Records for this exercise
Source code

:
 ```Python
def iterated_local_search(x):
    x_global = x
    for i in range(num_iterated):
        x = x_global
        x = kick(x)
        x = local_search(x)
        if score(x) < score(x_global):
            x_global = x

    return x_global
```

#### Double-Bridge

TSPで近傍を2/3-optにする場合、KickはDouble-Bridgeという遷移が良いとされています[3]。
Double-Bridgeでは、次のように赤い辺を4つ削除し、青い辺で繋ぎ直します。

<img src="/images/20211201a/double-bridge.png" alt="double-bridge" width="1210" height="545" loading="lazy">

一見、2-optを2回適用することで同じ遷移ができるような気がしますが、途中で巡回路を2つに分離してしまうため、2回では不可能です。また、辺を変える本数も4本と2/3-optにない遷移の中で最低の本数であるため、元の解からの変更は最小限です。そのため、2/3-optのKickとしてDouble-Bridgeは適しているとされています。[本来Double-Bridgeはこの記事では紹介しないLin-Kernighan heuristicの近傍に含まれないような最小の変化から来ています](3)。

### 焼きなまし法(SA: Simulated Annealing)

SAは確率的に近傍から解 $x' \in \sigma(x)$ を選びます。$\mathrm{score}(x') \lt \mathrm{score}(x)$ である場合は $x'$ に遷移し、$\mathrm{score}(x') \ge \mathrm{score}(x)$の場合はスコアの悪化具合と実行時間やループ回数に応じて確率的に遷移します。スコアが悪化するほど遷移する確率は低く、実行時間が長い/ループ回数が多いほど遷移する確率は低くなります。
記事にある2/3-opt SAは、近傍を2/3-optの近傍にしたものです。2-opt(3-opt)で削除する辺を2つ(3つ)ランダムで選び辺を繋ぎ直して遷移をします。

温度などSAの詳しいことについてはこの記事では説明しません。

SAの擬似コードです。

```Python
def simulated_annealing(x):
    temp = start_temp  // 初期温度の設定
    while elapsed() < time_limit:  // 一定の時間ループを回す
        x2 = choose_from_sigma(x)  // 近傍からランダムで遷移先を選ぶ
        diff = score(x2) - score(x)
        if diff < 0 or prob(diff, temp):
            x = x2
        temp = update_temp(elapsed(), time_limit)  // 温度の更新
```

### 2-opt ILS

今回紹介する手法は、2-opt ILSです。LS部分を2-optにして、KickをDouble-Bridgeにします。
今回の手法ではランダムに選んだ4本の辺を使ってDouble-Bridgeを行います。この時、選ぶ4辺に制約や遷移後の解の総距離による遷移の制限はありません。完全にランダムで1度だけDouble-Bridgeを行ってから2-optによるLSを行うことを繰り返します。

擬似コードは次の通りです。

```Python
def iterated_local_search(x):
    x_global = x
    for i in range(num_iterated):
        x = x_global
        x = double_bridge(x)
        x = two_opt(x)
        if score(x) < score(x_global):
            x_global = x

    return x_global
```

Aim of the task
Exactly the lines running from the top of the records to the line that contains "### 焼きなまし法(SA: Simulated Annealing)", inclusive, must be set down, and nothing more.

Your response
Source code

:
 ```Python
def iterated_local_search(x):
    x_global = x
    for i in range(num_iterated):
        x = x_global
        x = kick(x)
        x = local_search(x)
        if score(x) < score(x_global):
            x_global = x

    return x_global
```

#### Double-Bridge

TSPで近傍を2/3-optにする場合、KickはDouble-Bridgeという遷移が良いとされています[3]。
Double-Bridgeでは、次のように赤い辺を4つ削除し、青い辺で繋ぎ直します。

<img src="/images/20211201a/double-bridge.png" alt="double-bridge" width="1210" height="545" loading="lazy">

一見、2-optを2回適用することで同じ遷移ができるような気がしますが、途中で巡回路を2つに分離してしまうため、2回では不可能です。また、辺を変える本数も4本と2/3-optにない遷移の中で最低の本数であるため、元の解からの変更は最小限です。そのため、2/3-optのKickとしてDouble-Bridgeは適しているとされています。[本来Double-Bridgeはこの記事では紹介しないLin-Kernighan heuristicの近傍に含まれないような最小の変化から来ています](3)。

### 焼きなまし法(SA: Simulated Annealing)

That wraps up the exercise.